_PROBLEM_.
In the copy you make of the entries, no picture should appear, and every word must match.

_RECORDED DATA_.
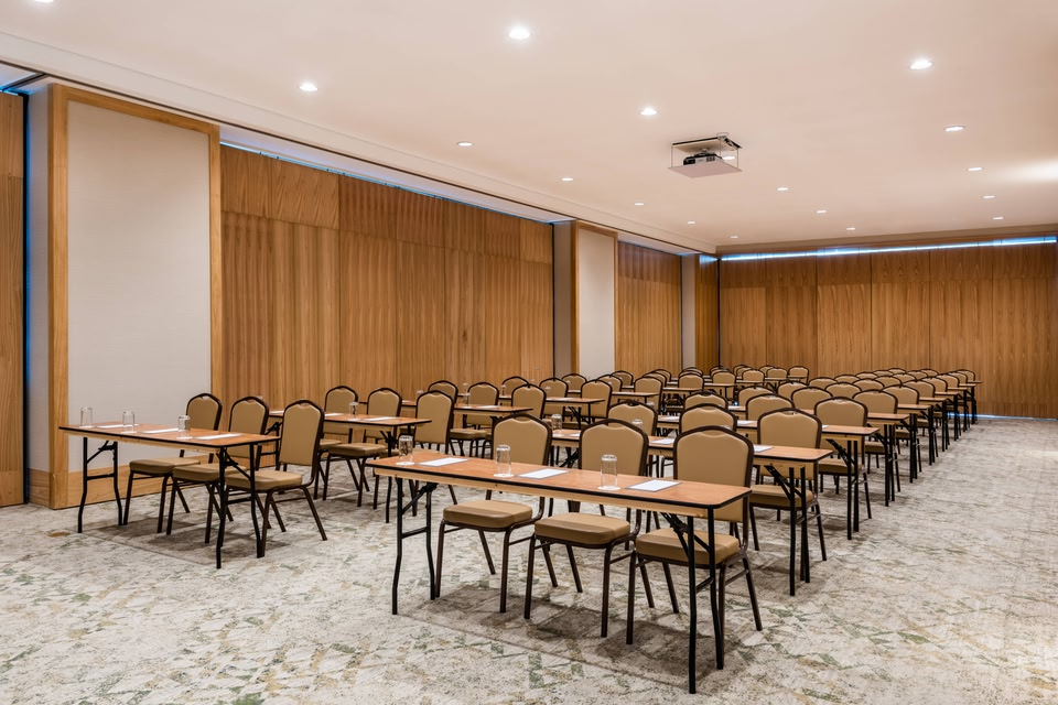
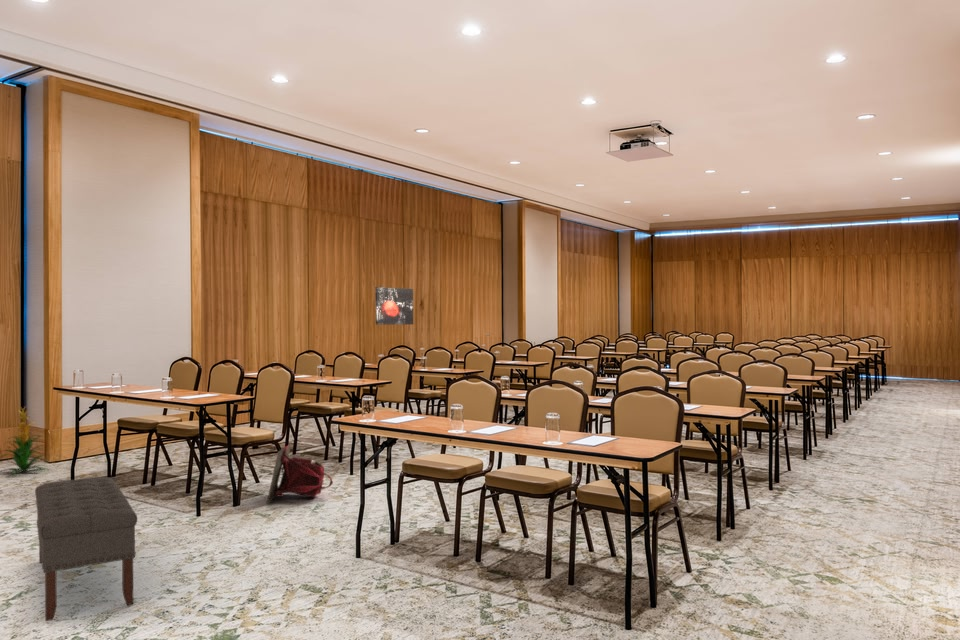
+ indoor plant [0,404,50,475]
+ wall art [374,286,414,326]
+ backpack [265,443,334,506]
+ bench [34,476,138,622]
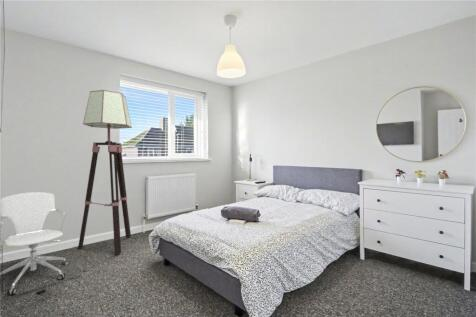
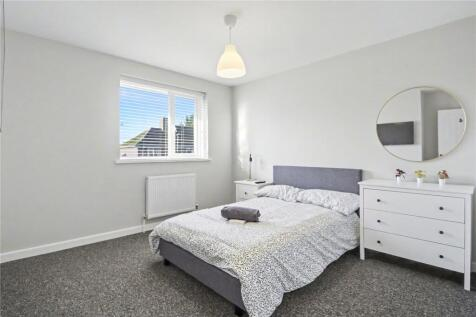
- office chair [0,191,87,303]
- floor lamp [77,89,133,255]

_ANSWER TO THIS EXERCISE_.
+ indoor plant [0,404,50,475]
+ wall art [374,286,414,326]
+ backpack [265,443,334,506]
+ bench [34,476,138,622]
- office chair [0,191,87,303]
- floor lamp [77,89,133,255]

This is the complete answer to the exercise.